Copy the entries below exactly. Images do not belong in the copy.

— start of Records for processing —

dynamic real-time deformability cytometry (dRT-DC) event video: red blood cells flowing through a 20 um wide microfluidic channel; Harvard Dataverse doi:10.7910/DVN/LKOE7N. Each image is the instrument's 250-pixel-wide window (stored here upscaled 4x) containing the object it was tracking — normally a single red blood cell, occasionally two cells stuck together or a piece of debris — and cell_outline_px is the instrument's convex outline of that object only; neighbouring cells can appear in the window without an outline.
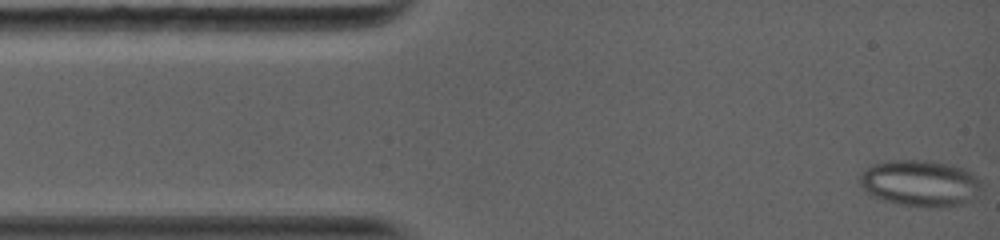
{"species": "common noctule bat (a hibernating species)", "species_latin": "Nyctalus noctula", "temperature_condition": "warm", "stored_images_in_passage": 45, "camera_frame_rate_fps": 5000, "um_per_image_px": 0.085, "animal": {"sex": "female", "body_mass_g": 19.0, "forearm_length_mm": 56.7}, "frame": {"image": 1, "passage_image": 1, "time_ms": 0.0, "image_size_px": [1000, 240], "cell_outline_px": [[980, 192], [972, 200], [964, 204], [928, 208], [900, 204], [884, 200], [872, 196], [860, 184], [860, 176], [872, 164], [892, 160], [932, 160], [964, 168], [976, 176], [980, 180]], "centroid_in_image_um": [78.25, 15.57], "position_along_channel_um": 6.7, "area_um2": 32.89}}
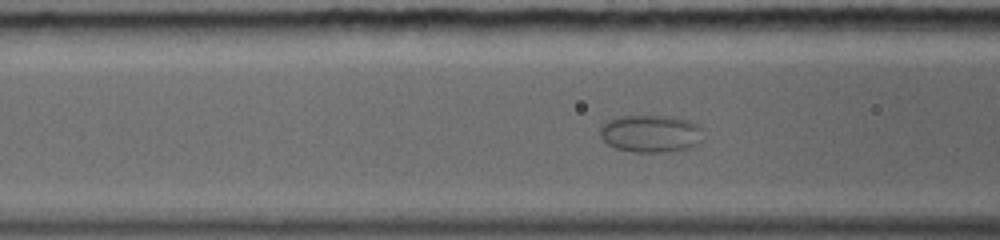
{"frame": {"image": 2, "passage_image": 32, "time_ms": 4.8, "image_size_px": [1000, 240], "cell_outline_px": [[700, 140], [692, 148], [664, 152], [636, 152], [616, 148], [608, 144], [600, 136], [600, 128], [608, 120], [620, 116], [672, 116], [688, 120], [696, 124], [700, 128]], "centroid_in_image_um": [55.29, 11.35], "position_along_channel_um": 111.3, "area_um2": 22.31}}
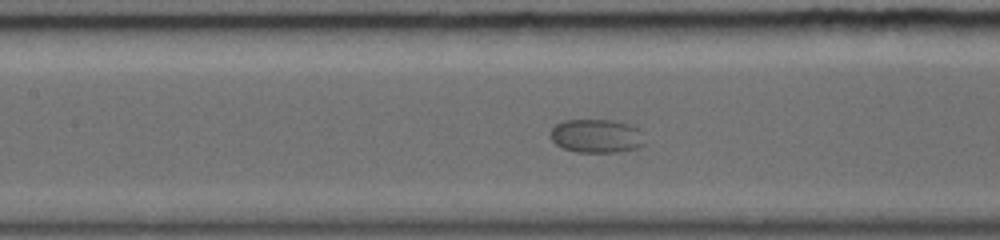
{"frame": {"image": 3, "passage_image": 40, "time_ms": 6.0, "image_size_px": [1000, 240], "cell_outline_px": [[644, 144], [636, 148], [620, 152], [576, 152], [564, 148], [556, 144], [548, 136], [552, 128], [556, 124], [564, 120], [612, 120], [632, 124], [640, 128]], "centroid_in_image_um": [50.7, 11.55], "position_along_channel_um": 156.7, "area_um2": 18.67}}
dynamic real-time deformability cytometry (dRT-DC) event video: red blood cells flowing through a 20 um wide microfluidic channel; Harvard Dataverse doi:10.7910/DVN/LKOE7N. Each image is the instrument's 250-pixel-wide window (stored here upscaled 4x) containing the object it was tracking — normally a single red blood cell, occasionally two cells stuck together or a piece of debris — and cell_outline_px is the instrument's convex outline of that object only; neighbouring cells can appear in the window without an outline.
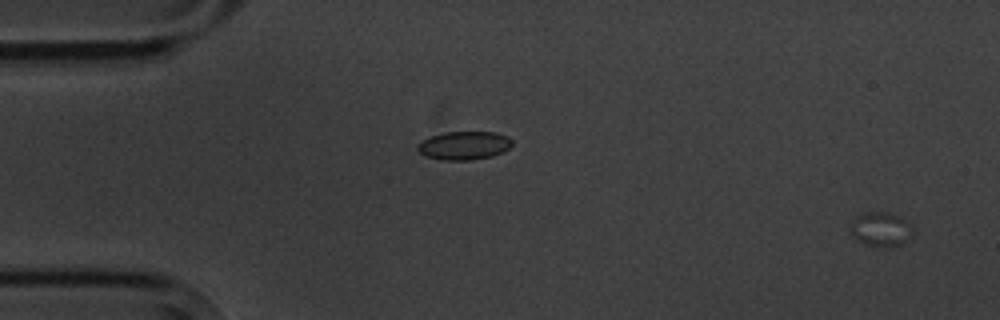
{"species": "common noctule bat (a hibernating species)", "species_latin": "Nyctalus noctula", "temperature_condition": "cold", "stored_images_in_passage": 5, "camera_frame_rate_fps": 3000, "um_per_image_px": 0.085, "animal": {"sex": "male", "body_mass_g": 20.1, "forearm_length_mm": 53.5}, "frame": {"image": 1, "passage_image": 1, "time_ms": 0.0, "image_size_px": [1000, 320], "cell_outline_px": [[912, 232], [900, 244], [884, 248], [868, 244], [852, 236], [848, 224], [852, 220], [868, 212], [888, 212], [912, 224]], "centroid_in_image_um": [74.83, 19.48], "position_along_channel_um": 10.2, "area_um2": 12.08}}
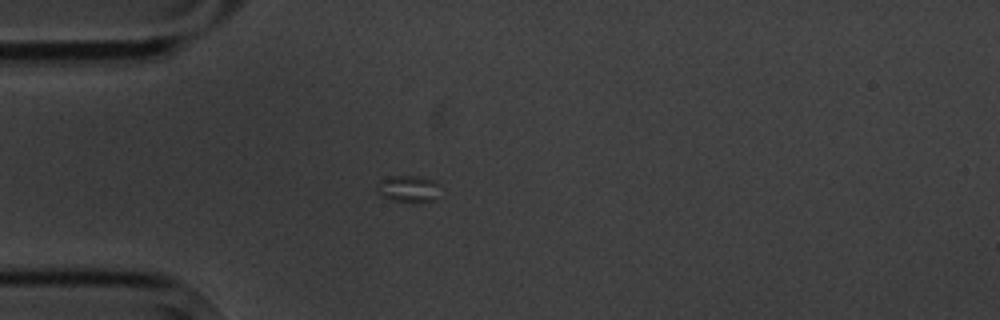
{"frame": {"image": 2, "passage_image": 5, "time_ms": 4.667, "image_size_px": [1000, 320], "cell_outline_px": [[440, 184], [436, 200], [420, 204], [412, 204], [392, 200], [376, 192], [380, 180], [388, 176], [420, 176], [432, 180]], "centroid_in_image_um": [34.75, 16.08], "position_along_channel_um": 50.2, "area_um2": 10.23}}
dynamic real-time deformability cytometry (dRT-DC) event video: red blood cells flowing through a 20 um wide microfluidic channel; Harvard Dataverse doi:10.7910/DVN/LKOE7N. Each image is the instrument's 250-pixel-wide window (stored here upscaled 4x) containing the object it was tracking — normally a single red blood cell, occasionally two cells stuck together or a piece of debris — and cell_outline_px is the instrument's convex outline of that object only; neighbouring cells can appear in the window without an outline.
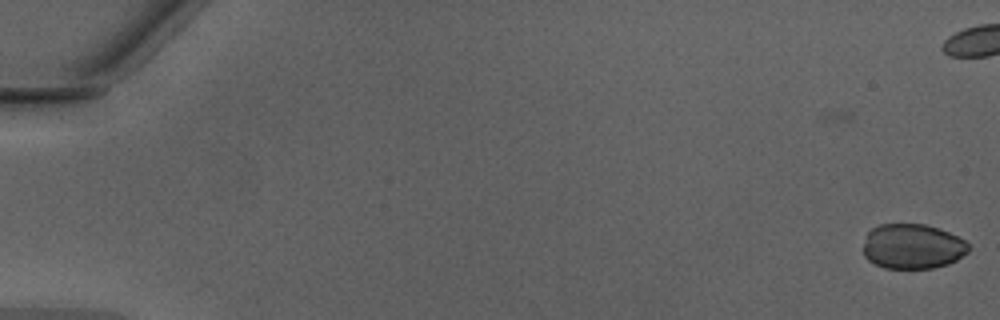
{"species": "Egyptian fruit bat (a non-hibernating species)", "species_latin": "Rousettus aegyptiacus", "temperature_condition": "warm", "stored_images_in_passage": 2, "camera_frame_rate_fps": 3000, "um_per_image_px": 0.085, "animal": {"sex": "male"}, "frame": {"image": 1, "passage_image": 2, "time_ms": 0.333, "image_size_px": [1000, 320], "cell_outline_px": [[968, 252], [956, 260], [948, 264], [932, 268], [884, 268], [868, 260], [864, 256], [864, 244], [868, 232], [872, 228], [880, 224], [924, 224], [940, 228], [964, 240], [968, 244]], "centroid_in_image_um": [77.56, 20.94], "position_along_channel_um": 7.4, "area_um2": 27.51}}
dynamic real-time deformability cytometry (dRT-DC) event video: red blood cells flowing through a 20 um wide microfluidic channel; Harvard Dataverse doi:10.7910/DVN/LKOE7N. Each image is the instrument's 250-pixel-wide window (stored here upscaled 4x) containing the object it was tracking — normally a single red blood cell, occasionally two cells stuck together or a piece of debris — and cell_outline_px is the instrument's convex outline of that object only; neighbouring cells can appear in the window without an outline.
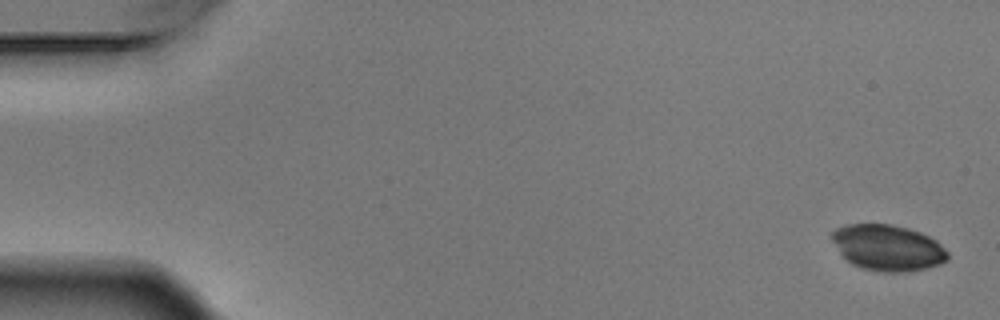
{"species": "Egyptian fruit bat (a non-hibernating species)", "species_latin": "Rousettus aegyptiacus", "temperature_condition": "warm", "stored_images_in_passage": 6, "camera_frame_rate_fps": 3000, "um_per_image_px": 0.085, "animal": {"sex": "male"}, "frame": {"image": 1, "passage_image": 1, "time_ms": 0.0, "image_size_px": [1000, 320], "cell_outline_px": [[948, 260], [940, 264], [928, 268], [908, 272], [880, 272], [860, 268], [852, 264], [840, 252], [832, 240], [832, 232], [836, 228], [844, 224], [892, 224], [908, 228], [920, 232], [936, 240], [948, 252]], "centroid_in_image_um": [75.48, 21.06], "position_along_channel_um": 9.5, "area_um2": 31.15}}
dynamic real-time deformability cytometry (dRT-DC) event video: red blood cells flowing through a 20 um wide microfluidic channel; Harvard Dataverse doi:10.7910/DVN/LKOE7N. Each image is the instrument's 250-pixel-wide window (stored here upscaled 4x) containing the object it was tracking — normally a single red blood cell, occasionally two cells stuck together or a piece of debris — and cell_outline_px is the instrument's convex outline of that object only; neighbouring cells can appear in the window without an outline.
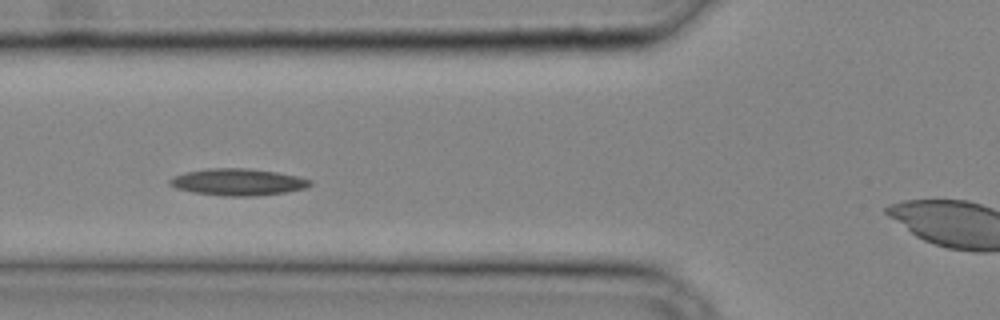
{"species": "common noctule bat (a hibernating species)", "species_latin": "Nyctalus noctula", "temperature_condition": "cold", "stored_images_in_passage": 27, "camera_frame_rate_fps": 3000, "um_per_image_px": 0.085, "animal": {"sex": "male", "body_mass_g": 20.4}, "frame": {"image": 1, "passage_image": 8, "time_ms": 2.333, "image_size_px": [1000, 320], "cell_outline_px": [[312, 184], [304, 188], [284, 192], [252, 196], [224, 196], [196, 192], [176, 188], [168, 184], [168, 180], [184, 172], [208, 168], [248, 168], [276, 172], [296, 176], [312, 180]], "centroid_in_image_um": [20.2, 15.46], "position_along_channel_um": 105.6, "area_um2": 21.68}}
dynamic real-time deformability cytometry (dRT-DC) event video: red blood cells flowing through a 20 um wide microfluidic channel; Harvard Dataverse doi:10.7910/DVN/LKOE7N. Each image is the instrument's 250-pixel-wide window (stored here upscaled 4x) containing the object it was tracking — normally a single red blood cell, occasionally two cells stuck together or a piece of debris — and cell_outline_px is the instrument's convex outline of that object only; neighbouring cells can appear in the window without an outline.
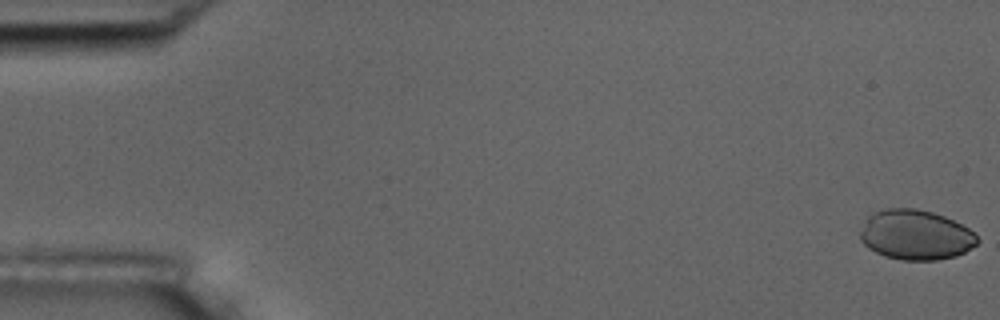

— end of Records for processing —

*Correct output:*
dynamic real-time deformability cytometry (dRT-DC) event video: red blood cells flowing through a 20 um wide microfluidic channel; Harvard Dataverse doi:10.7910/DVN/LKOE7N. Each image is the instrument's 250-pixel-wide window (stored here upscaled 4x) containing the object it was tracking — normally a single red blood cell, occasionally two cells stuck together or a piece of debris — and cell_outline_px is the instrument's convex outline of that object only; neighbouring cells can appear in the window without an outline.
{"species": "common noctule bat (a hibernating species)", "species_latin": "Nyctalus noctula", "temperature_condition": "warm", "stored_images_in_passage": 45, "camera_frame_rate_fps": 5000, "um_per_image_px": 0.085, "animal": {"sex": "female", "body_mass_g": 19.0, "forearm_length_mm": 56.7}, "frame": {"image": 1, "passage_image": 1, "time_ms": 0.0, "image_size_px": [1000, 240], "cell_outline_px": [[980, 192], [972, 200], [964, 204], [928, 208], [900, 204], [884, 200], [872, 196], [860, 184], [860, 176], [872, 164], [892, 160], [932, 160], [964, 168], [976, 176], [980, 180]], "centroid_in_image_um": [78.25, 15.57], "position_along_channel_um": 6.7, "area_um2": 32.89}}
{"frame": {"image": 2, "passage_image": 32, "time_ms": 4.8, "image_size_px": [1000, 240], "cell_outline_px": [[700, 140], [692, 148], [664, 152], [636, 152], [616, 148], [608, 144], [600, 136], [600, 128], [608, 120], [620, 116], [672, 116], [688, 120], [696, 124], [700, 128]], "centroid_in_image_um": [55.29, 11.35], "position_along_channel_um": 111.3, "area_um2": 22.31}}
{"frame": {"image": 3, "passage_image": 40, "time_ms": 6.0, "image_size_px": [1000, 240], "cell_outline_px": [[644, 144], [636, 148], [620, 152], [576, 152], [564, 148], [556, 144], [548, 136], [552, 128], [556, 124], [564, 120], [612, 120], [632, 124], [640, 128]], "centroid_in_image_um": [50.7, 11.55], "position_along_channel_um": 156.7, "area_um2": 18.67}}
dynamic real-time deformability cytometry (dRT-DC) event video: red blood cells flowing through a 20 um wide microfluidic channel; Harvard Dataverse doi:10.7910/DVN/LKOE7N. Each image is the instrument's 250-pixel-wide window (stored here upscaled 4x) containing the object it was tracking — normally a single red blood cell, occasionally two cells stuck together or a piece of debris — and cell_outline_px is the instrument's convex outline of that object only; neighbouring cells can appear in the window without an outline.
{"species": "common noctule bat (a hibernating species)", "species_latin": "Nyctalus noctula", "temperature_condition": "cold", "stored_images_in_passage": 5, "camera_frame_rate_fps": 3000, "um_per_image_px": 0.085, "animal": {"sex": "male", "body_mass_g": 20.1, "forearm_length_mm": 53.5}, "frame": {"image": 1, "passage_image": 1, "time_ms": 0.0, "image_size_px": [1000, 320], "cell_outline_px": [[912, 232], [900, 244], [884, 248], [868, 244], [852, 236], [848, 224], [852, 220], [868, 212], [888, 212], [912, 224]], "centroid_in_image_um": [74.83, 19.48], "position_along_channel_um": 10.2, "area_um2": 12.08}}
{"frame": {"image": 2, "passage_image": 5, "time_ms": 4.667, "image_size_px": [1000, 320], "cell_outline_px": [[440, 184], [436, 200], [420, 204], [412, 204], [392, 200], [376, 192], [380, 180], [388, 176], [420, 176], [432, 180]], "centroid_in_image_um": [34.75, 16.08], "position_along_channel_um": 50.2, "area_um2": 10.23}}
dynamic real-time deformability cytometry (dRT-DC) event video: red blood cells flowing through a 20 um wide microfluidic channel; Harvard Dataverse doi:10.7910/DVN/LKOE7N. Each image is the instrument's 250-pixel-wide window (stored here upscaled 4x) containing the object it was tracking — normally a single red blood cell, occasionally two cells stuck together or a piece of debris — and cell_outline_px is the instrument's convex outline of that object only; neighbouring cells can appear in the window without an outline.
{"species": "Egyptian fruit bat (a non-hibernating species)", "species_latin": "Rousettus aegyptiacus", "temperature_condition": "warm", "stored_images_in_passage": 2, "camera_frame_rate_fps": 3000, "um_per_image_px": 0.085, "animal": {"sex": "male"}, "frame": {"image": 1, "passage_image": 2, "time_ms": 0.333, "image_size_px": [1000, 320], "cell_outline_px": [[968, 252], [956, 260], [948, 264], [932, 268], [884, 268], [868, 260], [864, 256], [864, 244], [868, 232], [872, 228], [880, 224], [924, 224], [940, 228], [964, 240], [968, 244]], "centroid_in_image_um": [77.56, 20.94], "position_along_channel_um": 7.4, "area_um2": 27.51}}
dynamic real-time deformability cytometry (dRT-DC) event video: red blood cells flowing through a 20 um wide microfluidic channel; Harvard Dataverse doi:10.7910/DVN/LKOE7N. Each image is the instrument's 250-pixel-wide window (stored here upscaled 4x) containing the object it was tracking — normally a single red blood cell, occasionally two cells stuck together or a piece of debris — and cell_outline_px is the instrument's convex outline of that object only; neighbouring cells can appear in the window without an outline.
{"species": "Egyptian fruit bat (a non-hibernating species)", "species_latin": "Rousettus aegyptiacus", "temperature_condition": "warm", "stored_images_in_passage": 6, "camera_frame_rate_fps": 3000, "um_per_image_px": 0.085, "animal": {"sex": "male"}, "frame": {"image": 1, "passage_image": 1, "time_ms": 0.0, "image_size_px": [1000, 320], "cell_outline_px": [[948, 260], [940, 264], [928, 268], [908, 272], [880, 272], [860, 268], [852, 264], [840, 252], [832, 240], [832, 232], [836, 228], [844, 224], [892, 224], [908, 228], [920, 232], [936, 240], [948, 252]], "centroid_in_image_um": [75.48, 21.06], "position_along_channel_um": 9.5, "area_um2": 31.15}}
dynamic real-time deformability cytometry (dRT-DC) event video: red blood cells flowing through a 20 um wide microfluidic channel; Harvard Dataverse doi:10.7910/DVN/LKOE7N. Each image is the instrument's 250-pixel-wide window (stored here upscaled 4x) containing the object it was tracking — normally a single red blood cell, occasionally two cells stuck together or a piece of debris — and cell_outline_px is the instrument's convex outline of that object only; neighbouring cells can appear in the window without an outline.
{"species": "common noctule bat (a hibernating species)", "species_latin": "Nyctalus noctula", "temperature_condition": "cold", "stored_images_in_passage": 27, "camera_frame_rate_fps": 3000, "um_per_image_px": 0.085, "animal": {"sex": "male", "body_mass_g": 20.4}, "frame": {"image": 1, "passage_image": 8, "time_ms": 2.333, "image_size_px": [1000, 320], "cell_outline_px": [[312, 184], [304, 188], [284, 192], [252, 196], [224, 196], [196, 192], [176, 188], [168, 184], [168, 180], [184, 172], [208, 168], [248, 168], [276, 172], [296, 176], [312, 180]], "centroid_in_image_um": [20.2, 15.46], "position_along_channel_um": 105.6, "area_um2": 21.68}}
dynamic real-time deformability cytometry (dRT-DC) event video: red blood cells flowing through a 20 um wide microfluidic channel; Harvard Dataverse doi:10.7910/DVN/LKOE7N. Each image is the instrument's 250-pixel-wide window (stored here upscaled 4x) containing the object it was tracking — normally a single red blood cell, occasionally two cells stuck together or a piece of debris — and cell_outline_px is the instrument's convex outline of that object only; neighbouring cells can appear in the window without an outline.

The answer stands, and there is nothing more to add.